Revanchist

September 17, 2009

It is a great day when I come across a word I never even thought I saw at any point in my life.  Usually, it is a word that I’ve heard hundreds of times but never could define.  If I do chance across a word I’ve never seen, it usually relates to geology or some strange philosophical issue.  Reading John Le Carré’s The Spy Who Came In From The Cold, gave me a genuine new word that I might actually use.

A revanchist is a person who believes in revanchism (duh!).  Revanchism is the policy of revenge, particularly in the sense of regaining lost territory.  The term, appropriately was coined in the 1920s.  With World War I at its end, immediately countries began considering taking back what was once theirs.  After the second world war, the term continued its use as countries beyond the Iron Curtain planned for ways to liberate East Germany from Soviet control.  The word presents infinite usages.  I, myself, am already planning to take back control of the near side of the bed from my wife.


Mackintosh

September 16, 2009

A word I hardly think of anymore until I came across it in John le Carré’s The Spy Who Came In From The Cold.

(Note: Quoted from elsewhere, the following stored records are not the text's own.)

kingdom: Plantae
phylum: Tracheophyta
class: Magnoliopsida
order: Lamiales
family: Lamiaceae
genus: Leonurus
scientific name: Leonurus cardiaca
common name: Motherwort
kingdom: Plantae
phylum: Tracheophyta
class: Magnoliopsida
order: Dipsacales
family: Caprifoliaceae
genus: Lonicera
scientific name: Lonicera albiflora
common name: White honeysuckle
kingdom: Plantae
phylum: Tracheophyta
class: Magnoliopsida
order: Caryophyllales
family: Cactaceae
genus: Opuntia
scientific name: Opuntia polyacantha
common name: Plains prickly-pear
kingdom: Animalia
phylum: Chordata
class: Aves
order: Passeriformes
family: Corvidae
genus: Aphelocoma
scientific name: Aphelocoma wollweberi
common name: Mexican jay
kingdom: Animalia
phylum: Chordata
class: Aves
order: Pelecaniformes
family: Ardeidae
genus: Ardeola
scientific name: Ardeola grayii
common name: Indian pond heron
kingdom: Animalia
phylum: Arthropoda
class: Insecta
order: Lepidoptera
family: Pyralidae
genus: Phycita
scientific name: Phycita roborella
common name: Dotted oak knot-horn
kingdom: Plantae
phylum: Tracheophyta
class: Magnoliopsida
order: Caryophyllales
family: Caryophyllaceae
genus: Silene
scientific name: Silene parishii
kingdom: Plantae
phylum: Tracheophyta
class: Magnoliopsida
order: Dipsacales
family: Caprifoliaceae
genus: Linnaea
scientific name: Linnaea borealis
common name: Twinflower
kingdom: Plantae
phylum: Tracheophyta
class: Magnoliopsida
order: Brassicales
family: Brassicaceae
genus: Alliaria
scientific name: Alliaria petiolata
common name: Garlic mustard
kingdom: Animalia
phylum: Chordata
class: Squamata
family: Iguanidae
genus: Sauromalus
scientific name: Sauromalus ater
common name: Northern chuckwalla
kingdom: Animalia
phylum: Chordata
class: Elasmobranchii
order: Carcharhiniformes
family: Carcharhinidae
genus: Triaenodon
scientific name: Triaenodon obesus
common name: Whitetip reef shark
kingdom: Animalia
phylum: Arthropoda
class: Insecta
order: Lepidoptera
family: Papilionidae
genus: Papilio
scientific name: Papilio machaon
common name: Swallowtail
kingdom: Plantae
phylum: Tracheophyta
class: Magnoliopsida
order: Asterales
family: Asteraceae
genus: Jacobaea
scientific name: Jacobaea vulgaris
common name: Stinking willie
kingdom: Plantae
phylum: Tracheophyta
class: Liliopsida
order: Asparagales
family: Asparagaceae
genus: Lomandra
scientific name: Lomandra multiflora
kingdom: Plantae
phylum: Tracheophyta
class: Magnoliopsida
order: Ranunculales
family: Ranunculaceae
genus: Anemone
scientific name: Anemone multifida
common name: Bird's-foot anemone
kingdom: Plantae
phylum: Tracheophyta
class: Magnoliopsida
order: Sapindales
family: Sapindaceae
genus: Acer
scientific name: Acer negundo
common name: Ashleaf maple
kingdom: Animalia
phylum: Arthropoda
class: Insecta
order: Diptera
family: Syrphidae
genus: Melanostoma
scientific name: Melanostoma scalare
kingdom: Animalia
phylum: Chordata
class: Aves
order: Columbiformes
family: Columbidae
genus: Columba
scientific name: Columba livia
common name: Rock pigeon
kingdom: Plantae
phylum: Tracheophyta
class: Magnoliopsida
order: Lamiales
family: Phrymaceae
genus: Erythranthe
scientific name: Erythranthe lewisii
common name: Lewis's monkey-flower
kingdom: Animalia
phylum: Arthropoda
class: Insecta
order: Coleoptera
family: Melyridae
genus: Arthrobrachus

First, it’s an apple, but I don’t know anything about apples.  I can identify a granny smith (who can’t?), and maybe a red delicious (it’s red, right?), but a mackintosh? Here‘s a google image.  I guess this is what I imagined they look like.

Does anyone thing of the Apple computer as a Mackintosh any more? I remember I did when they were still little white boxes.  We still called them Mackintoshs back then.  Now, even with the iconic Apple glowing at me from my laptop, I still had to force myself to remember that Mac is an abbreviation.

For the Brits, though, a Mackintosh is something completely different.  It’s a long rubberized raincoat.  It gets its name from Charles Macintosh, the Scot who patented it.  I’m still not sure if it is just a British name for any raincoat or a particular kind.  Life magazine suggests it’s just any old raincoat.  Here’s a photo.


Superannuate

September 15, 2009

OH MAN! Wrote this and totally forgot to post it.

As much as I’m into detective novels, I am just not that excited about spy novels. It has something to do with my interest in the hero who doesn’t work for the government. Hence, the private detective is my favorite, the disillusioned police detective comes in second. By the time you get to the spy, who represents the deepest levels of government involvement, I’m just much less interested.

All that said, John Le Carré is supposed to be a master, so I started with The Spy Who Came In From The Cold. Liked it, didn’t love it, but it gave me a slew of words that will dominate this week’s list.

Superannuate — a word that I couldn’t figure out the meaning of at all despite all my Latin.  Super for “over.” Annus for “year.”  Only when I looked it up did I find that it means to retire someone, particularly with a pension.  As an adjective, it means something that is obsolete with age (I guess making it a slightly more specific choice than obsolete).